Information supplied:
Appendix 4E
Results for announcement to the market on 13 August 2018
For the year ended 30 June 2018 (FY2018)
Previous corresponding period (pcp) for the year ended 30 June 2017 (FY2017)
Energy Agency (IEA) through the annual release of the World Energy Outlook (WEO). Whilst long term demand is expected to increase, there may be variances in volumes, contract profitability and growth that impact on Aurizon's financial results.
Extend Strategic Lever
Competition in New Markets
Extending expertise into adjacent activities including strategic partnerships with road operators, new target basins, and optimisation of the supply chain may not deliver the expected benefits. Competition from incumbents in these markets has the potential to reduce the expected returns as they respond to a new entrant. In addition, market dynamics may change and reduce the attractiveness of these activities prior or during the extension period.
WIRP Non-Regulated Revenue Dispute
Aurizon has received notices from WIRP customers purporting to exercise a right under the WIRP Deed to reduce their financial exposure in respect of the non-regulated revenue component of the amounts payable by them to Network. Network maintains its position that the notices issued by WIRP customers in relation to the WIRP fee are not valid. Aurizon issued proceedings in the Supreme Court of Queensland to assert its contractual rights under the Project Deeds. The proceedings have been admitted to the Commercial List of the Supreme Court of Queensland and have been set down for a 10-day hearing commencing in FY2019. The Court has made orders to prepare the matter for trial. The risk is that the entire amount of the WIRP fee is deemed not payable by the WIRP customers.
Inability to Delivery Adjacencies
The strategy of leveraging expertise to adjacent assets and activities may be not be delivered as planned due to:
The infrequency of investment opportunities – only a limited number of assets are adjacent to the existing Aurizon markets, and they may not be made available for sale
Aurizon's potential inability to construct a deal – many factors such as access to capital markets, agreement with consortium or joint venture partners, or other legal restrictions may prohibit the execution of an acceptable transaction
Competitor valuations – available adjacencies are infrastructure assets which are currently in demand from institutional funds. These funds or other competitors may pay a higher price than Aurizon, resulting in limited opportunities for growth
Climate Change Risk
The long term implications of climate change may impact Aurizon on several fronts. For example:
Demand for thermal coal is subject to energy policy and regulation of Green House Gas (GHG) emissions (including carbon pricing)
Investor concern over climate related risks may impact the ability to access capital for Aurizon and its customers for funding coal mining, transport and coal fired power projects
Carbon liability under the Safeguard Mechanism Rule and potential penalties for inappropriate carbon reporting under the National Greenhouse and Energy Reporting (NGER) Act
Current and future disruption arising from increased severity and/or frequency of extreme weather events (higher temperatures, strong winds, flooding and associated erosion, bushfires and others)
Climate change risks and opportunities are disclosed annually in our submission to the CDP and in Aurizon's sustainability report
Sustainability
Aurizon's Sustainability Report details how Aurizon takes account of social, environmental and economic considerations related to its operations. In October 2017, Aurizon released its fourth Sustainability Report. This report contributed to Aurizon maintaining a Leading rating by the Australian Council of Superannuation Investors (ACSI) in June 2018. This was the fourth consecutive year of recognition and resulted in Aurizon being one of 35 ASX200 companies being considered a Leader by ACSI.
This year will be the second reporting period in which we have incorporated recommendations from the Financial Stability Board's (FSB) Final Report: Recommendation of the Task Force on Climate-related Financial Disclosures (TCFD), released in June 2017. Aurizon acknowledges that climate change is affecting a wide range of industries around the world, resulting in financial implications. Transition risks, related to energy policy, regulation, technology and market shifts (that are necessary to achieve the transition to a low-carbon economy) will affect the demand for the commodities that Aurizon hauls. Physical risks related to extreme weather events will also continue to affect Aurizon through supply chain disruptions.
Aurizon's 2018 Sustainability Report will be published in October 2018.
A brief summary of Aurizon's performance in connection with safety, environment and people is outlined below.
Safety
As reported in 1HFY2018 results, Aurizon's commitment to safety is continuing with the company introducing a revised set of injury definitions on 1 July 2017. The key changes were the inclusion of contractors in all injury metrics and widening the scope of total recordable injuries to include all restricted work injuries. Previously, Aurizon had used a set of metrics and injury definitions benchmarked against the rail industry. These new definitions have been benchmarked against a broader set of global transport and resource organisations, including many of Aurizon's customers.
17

Task requirements: Please give the number of lines in the entries that contain the word "long", and nothing besides it.

Response box: 2